Log into OvalEdge, go to Administration > Connectors, click + (New Connector), search for Amazon Athena, and complete the required parameters.
Note: Fields marked with an asterisk (*) are mandatory for establishing a connection.
Connector Type
By default, "Amazon Athena" is displayed as the selected connector type.
Authentication*
Select the authentication type from the drop-down.
Role based Authentication
IAM User Authentication
Credential Manager*
Select the desired credentials manager from the drop-down list. Relevant parameters will be displayed based on the selection.
Supported Credential Managers:
OE Credential Manager
AWS Secrets Manager
HashiCorp Vault
Azure Key Vault
For more details, click here.
License Add Ons
Select the checkbox for the Auto Lineage Add-On to build data lineage automatically. For more details, click here.
Connector Name*
Enter a unique name for the connector.
Connector Description
Enter a brief description to describe the purpose of the connector.
Connector Environment
Select the environment (Example: PROD, STG) configured for the connector. For more details, click here.
Cross-Account Role ARN
Enter the ARN of the Role Based that allows access to the target account for establishing the connection.
Database Region*
Enter the AWS region where the Amazon Athena resources and associated S3 output location are configured (for example, xx-xxx-1).
Catalog Name*
Enter the name of the Data Catalog that contains the databases and tables to be crawled (default: AwsDataCatalog).
Output S3 Folder Path*
Enter the Amazon S3 folder path where Athena query results are stored (for example, s3://bucket-name/athena/results/). The configured account or role must have access to this location.
Credential Manager*
Select the desired credentials manager from the drop-down list. Relevant parameters will be displayed based on the selection.
Supported Credential Managers:
OE Credential Manager
AWS Secrets Manager
HashiCorp Vault
Azure Key Vault
For more details, click here.
License Add Ons
Select the checkbox for the Auto Lineage Add-On to build data lineage automatically. For more details, click here.
Connector Name*
Enter a unique name for the connector.
Connector Description
Enter a brief description to describe the purpose of the connector.
Connector Environment
Select the environment (Example: PROD, STG) configured for the connector.
For more details, click here.
Access Key*
Enter the AWS Access Key ID associated with the IAM user account used to connect to Amazon Athena. This key is used along with the Secret Key to authenticate API requests.
Secret Key*
Enter the AWS Secret Access Key associated with the specified Access Key ID. This key is used to securely authenticate access to Amazon Athena services.
Database Region*
Enter the AWS region where the Amazon Athena resources and associated S3 output location are configured (for example, xx-xxx-1).
Catalog Name*
Enter the name of the Data Catalog that contains the databases and tables to be crawled (default: AwsDataCatalog).

**Excerpted data:**
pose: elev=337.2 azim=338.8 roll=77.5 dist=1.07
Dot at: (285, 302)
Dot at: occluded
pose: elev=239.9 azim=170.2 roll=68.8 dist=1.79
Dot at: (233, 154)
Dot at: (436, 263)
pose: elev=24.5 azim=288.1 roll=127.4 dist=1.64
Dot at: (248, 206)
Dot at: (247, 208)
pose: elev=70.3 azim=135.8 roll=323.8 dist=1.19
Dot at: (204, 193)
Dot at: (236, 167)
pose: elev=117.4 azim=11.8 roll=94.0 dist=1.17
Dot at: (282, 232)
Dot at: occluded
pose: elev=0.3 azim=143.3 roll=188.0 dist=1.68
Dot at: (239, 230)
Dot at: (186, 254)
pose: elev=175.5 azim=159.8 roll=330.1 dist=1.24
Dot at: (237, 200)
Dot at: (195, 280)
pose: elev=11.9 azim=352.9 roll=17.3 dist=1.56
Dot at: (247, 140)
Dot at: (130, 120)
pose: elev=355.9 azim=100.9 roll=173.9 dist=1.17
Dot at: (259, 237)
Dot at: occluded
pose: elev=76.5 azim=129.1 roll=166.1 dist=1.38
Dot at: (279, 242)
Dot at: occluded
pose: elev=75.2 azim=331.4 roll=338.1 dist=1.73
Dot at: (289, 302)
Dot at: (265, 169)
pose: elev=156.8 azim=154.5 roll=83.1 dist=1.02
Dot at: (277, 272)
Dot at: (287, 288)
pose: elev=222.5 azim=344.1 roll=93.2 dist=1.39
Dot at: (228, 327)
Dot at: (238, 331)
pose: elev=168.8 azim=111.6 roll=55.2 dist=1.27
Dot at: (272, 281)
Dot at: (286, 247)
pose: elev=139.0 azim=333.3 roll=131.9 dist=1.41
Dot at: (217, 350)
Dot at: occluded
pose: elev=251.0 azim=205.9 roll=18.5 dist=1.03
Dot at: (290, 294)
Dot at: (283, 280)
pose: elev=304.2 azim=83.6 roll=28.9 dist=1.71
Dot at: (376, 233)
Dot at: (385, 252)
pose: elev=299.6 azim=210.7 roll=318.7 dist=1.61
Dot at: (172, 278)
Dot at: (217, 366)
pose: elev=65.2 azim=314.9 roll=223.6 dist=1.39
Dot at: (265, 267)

**Required actions:**
A – In the Athena connector text, what is the default name of the Data Catalog?
B – List every supported credential manager named in the Athena connector text.
C – Write out the stretch of the Athena connector text from "Access Key*" through "Amazon Athena services.".
Use only the Athena connector text for these tasks.

**Solution list:**
A – AwsDataCatalog

B – OE Credential Manager, AWS Secrets Manager, HashiCorp Vault, Azure Key Vault

C –
Access Key*
Enter the AWS Access Key ID associated with the IAM user account used to connect to Amazon Athena. This key is used along with the Secret Key to authenticate API requests.
Secret Key*
Enter the AWS Secret Access Key associated with the specified Access Key ID. This key is used to securely authenticate access to Amazon Athena services.